Managed status: Select an option. - Managed
- Unmanaged
Compliance Status: Select one or more options. - Protected
- Disconnected
- Compliant
- Non-Compliant
Depending on what you select, some other options are disabled. For example, if you select Protected, Disconnected is disabled. If you select Disconnected, Protected is disabled. Threat Status: Select one or more options. - Secure
- Low
- Medium
- High
Click the + sign at the right to add additional Device Profile contexts. When you have selected and configured all of the context options for Device Profile, (Managed Status, Compliance Status, and Threat Status), you cannot select additional targets if you add another Device Profile context rule. Device OS From the Match prompt, select an operator: Equal To, Not Equal To, Greater Than, or Less Than.
Then, from the Device OS prompt, select an OS and an OS version. If you selected Equal To or Not Equal To, you can select multiple OS versions or click Select All. If you selected Greater Than or Less Than, you can select only one OS version from each category.
Click Save.
Device OS context policies are currently supported only on OS versions under 11 for both Windows and MacOS.
Browser Types From the Match prompt, select an operator: Equal To, Not Equal To, Greater Than, or Less Than.

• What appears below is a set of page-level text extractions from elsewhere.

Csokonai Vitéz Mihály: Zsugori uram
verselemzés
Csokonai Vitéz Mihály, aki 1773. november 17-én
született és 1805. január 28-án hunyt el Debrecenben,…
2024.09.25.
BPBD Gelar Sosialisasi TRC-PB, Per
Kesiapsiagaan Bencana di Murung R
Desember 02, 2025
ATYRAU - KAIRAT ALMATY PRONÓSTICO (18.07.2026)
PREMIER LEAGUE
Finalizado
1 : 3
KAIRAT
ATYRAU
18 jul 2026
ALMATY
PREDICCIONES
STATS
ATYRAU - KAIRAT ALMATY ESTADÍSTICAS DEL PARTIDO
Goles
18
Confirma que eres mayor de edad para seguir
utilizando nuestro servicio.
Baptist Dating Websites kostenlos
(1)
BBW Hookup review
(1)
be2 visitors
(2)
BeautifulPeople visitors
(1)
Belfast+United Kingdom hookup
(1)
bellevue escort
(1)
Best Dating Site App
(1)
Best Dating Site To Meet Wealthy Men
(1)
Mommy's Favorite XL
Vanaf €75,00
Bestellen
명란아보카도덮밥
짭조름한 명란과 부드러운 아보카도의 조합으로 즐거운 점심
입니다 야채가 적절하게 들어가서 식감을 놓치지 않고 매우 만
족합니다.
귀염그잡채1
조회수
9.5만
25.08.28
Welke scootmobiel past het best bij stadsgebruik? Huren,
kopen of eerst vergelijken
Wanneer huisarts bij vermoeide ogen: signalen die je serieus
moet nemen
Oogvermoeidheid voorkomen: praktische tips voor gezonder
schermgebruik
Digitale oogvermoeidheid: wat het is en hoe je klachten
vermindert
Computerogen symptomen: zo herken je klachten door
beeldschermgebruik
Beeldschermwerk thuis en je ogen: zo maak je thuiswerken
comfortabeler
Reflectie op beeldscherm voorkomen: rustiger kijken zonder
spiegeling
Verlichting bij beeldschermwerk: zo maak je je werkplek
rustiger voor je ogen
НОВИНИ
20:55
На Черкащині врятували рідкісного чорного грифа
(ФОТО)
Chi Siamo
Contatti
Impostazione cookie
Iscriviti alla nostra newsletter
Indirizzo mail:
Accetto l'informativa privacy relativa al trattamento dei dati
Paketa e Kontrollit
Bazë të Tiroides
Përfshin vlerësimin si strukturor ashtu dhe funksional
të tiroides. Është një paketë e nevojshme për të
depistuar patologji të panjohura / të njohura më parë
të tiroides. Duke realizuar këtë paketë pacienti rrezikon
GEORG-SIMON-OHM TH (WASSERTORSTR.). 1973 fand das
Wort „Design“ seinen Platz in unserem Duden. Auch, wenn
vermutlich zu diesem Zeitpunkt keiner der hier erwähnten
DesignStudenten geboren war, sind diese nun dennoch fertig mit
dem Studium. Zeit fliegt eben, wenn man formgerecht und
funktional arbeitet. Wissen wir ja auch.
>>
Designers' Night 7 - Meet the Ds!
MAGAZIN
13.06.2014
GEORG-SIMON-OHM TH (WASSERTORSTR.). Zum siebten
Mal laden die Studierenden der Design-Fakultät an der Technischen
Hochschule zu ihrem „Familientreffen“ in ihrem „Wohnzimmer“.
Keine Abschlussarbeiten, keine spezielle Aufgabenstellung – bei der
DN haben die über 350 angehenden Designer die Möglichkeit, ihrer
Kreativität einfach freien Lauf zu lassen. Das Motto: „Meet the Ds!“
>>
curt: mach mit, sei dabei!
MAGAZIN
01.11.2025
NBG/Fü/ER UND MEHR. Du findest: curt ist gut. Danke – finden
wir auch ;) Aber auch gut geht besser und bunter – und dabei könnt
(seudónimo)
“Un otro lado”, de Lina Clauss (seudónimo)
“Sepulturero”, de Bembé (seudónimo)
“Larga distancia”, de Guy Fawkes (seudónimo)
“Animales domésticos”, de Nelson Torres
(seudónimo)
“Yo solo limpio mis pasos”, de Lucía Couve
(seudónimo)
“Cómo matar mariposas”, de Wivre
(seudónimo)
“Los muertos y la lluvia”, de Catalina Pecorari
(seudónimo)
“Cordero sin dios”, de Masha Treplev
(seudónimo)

Then, from the Browser Types prompt, select a browser type and version. If you selected Equal To or Not Equal To, you can select multiple browser versions or click Select All. If you selected Greater Than or Less Than, you can choose only one browser version from each category.
Click Save.
Source IP Enter a valid IP address range.
(Optional) To enter an additional IP address range, click the + icon and enter the values.
Click Save.
IP Risk Score Select a risk score level: Low & Above, Medium & Above, or High. Sharing Type Select External or Internal. - Click Next to select actions.
- Select either Allow & Log or Deny as the primary session action.
- Select a secondary action (if available for the cloud applications you selected).
-
For email, the Quarantine Copy secondary action makes a copy of any email containing violating content in the subject line, body, or attachments. You can choose the Allow & Log primary action to allow access, while a copy of the message is placed in quarantine for review of the violating content.
The Quarantine Copy action is applied only once per email, even if there are multiple violations in different parts of the content.
-
If you have set up Continuous Authentication or User Coaching, those options will also be available.
- To include additional secondary actions, click the + icont
-
- For notifications, select a notification from the list.
- Click Next and review the summary page.
- Click Confirm to save the policy or Previous to make any modifications.